*** DATA PROVIDED
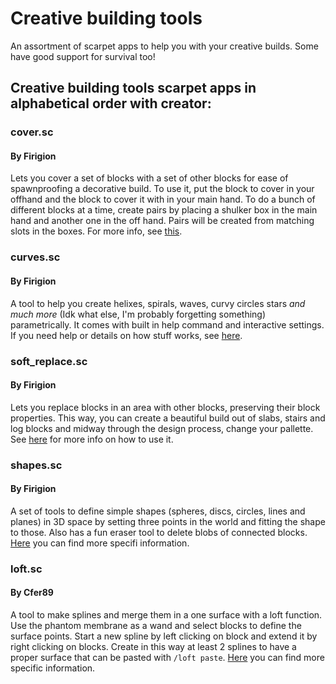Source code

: # Creative building tools

An assortment of scarpet apps to help you with your creative builds. Some have good support for survival too!

## Creative building tools scarpet apps in alphabetical order with creator:

### cover.sc
#### By Firigion

Lets you cover a set of blocks with a set of other blocks for ease of spawnproofing a decorative build. To use it, put the block to cover in your offhand and the block to cover it with in your main hand. To do a bunch of different blocks at a time, create pairs by placing a shulker box in the main hand and another one in the off hand. Pairs will be created from matching slots in the boxes. For more info, see [this](https://github.com/Firigion/scarpets#cover).

### curves.sc
#### By Firigion

A tool to help you create helixes, spirals, waves, curvy circles stars _and much more_ (Idk what else, I'm probably forgetting something) parametrically. It comes with built in help command and interactive settings. If you need help or details on how stuff works, see [here](https://github.com/Firigion/scarpets#curves).

### soft_replace.sc
#### By Firigion

Lets you replace blocks in an area with other blocks, preserving their block properties. This way, you can create a beautiful build out of slabs, stairs and log blocks and midway through the design process, change your pallette. See [here](https://github.com/Firigion/scarpets#soft-replace) for more info on how to use it.

### shapes.sc
#### By Firigion

A set of tools to define simple shapes (spheres, discs, circles, lines and planes) in 3D space by setting three points in the world and fitting the shape to those. Also has a fun eraser tool to delete blobs of connected blocks. [Here](https://github.com/Firigion/scarpets#shapes) you can find more specifi information.

### loft.sc
#### By Cfer89

A tool to make splines and merge them in a one surface with a loft function. Use the phantom membrane as a wand and select blocks to define the surface points. Start a new spline by left clicking on block and extend it by right clicking on blocks. Create in this way at least 2 splines to have a proper surface that can be pasted with `/loft paste`. [Here](https://github.com/Cfer98/Scarpet-scripts#loft.sc) you can find more specific information.
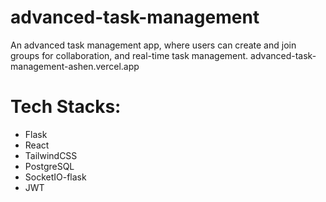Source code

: # advanced-task-management
An advanced task management app, where users can create and join groups for collaboration, and real-time task management. advanced-task-management-ashen.vercel.app

# Tech Stacks:
- Flask
- React
- TailwindCSS
- PostgreSQL
- SocketIO-flask
- JWT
******
WHAT YOU HAVE TO DO
The output has to match the data above line for line, except that pictures are dropped.

SOLUTION TO THIS EXERCISE
Source code

: # Creative building tools

An assortment of scarpet apps to help you with your creative builds. Some have good support for survival too!

## Creative building tools scarpet apps in alphabetical order with creator:

### cover.sc
#### By Firigion

Lets you cover a set of blocks with a set of other blocks for ease of spawnproofing a decorative build. To use it, put the block to cover in your offhand and the block to cover it with in your main hand. To do a bunch of different blocks at a time, create pairs by placing a shulker box in the main hand and another one in the off hand. Pairs will be created from matching slots in the boxes. For more info, see [this](https://github.com/Firigion/scarpets#cover).

### curves.sc
#### By Firigion

A tool to help you create helixes, spirals, waves, curvy circles stars _and much more_ (Idk what else, I'm probably forgetting something) parametrically. It comes with built in help command and interactive settings. If you need help or details on how stuff works, see [here](https://github.com/Firigion/scarpets#curves).

### soft_replace.sc
#### By Firigion

Lets you replace blocks in an area with other blocks, preserving their block properties. This way, you can create a beautiful build out of slabs, stairs and log blocks and midway through the design process, change your pallette. See [here](https://github.com/Firigion/scarpets#soft-replace) for more info on how to use it.

### shapes.sc
#### By Firigion

A set of tools to define simple shapes (spheres, discs, circles, lines and planes) in 3D space by setting three points in the world and fitting the shape to those. Also has a fun eraser tool to delete blobs of connected blocks. [Here](https://github.com/Firigion/scarpets#shapes) you can find more specifi information.

### loft.sc
#### By Cfer89

A tool to make splines and merge them in a one surface with a loft function. Use the phantom membrane as a wand and select blocks to define the surface points. Start a new spline by left clicking on block and extend it by right clicking on blocks. Create in this way at least 2 splines to have a proper surface that can be pasted with `/loft paste`. [Here](https://github.com/Cfer98/Scarpet-scripts#loft.sc) you can find more specific information.
Source code

: # advanced-task-management
An advanced task management app, where users can create and join groups for collaboration, and real-time task management. advanced-task-management-ashen.vercel.app

# Tech Stacks:
- Flask
- React
- TailwindCSS
- PostgreSQL
- SocketIO-flask
- JWT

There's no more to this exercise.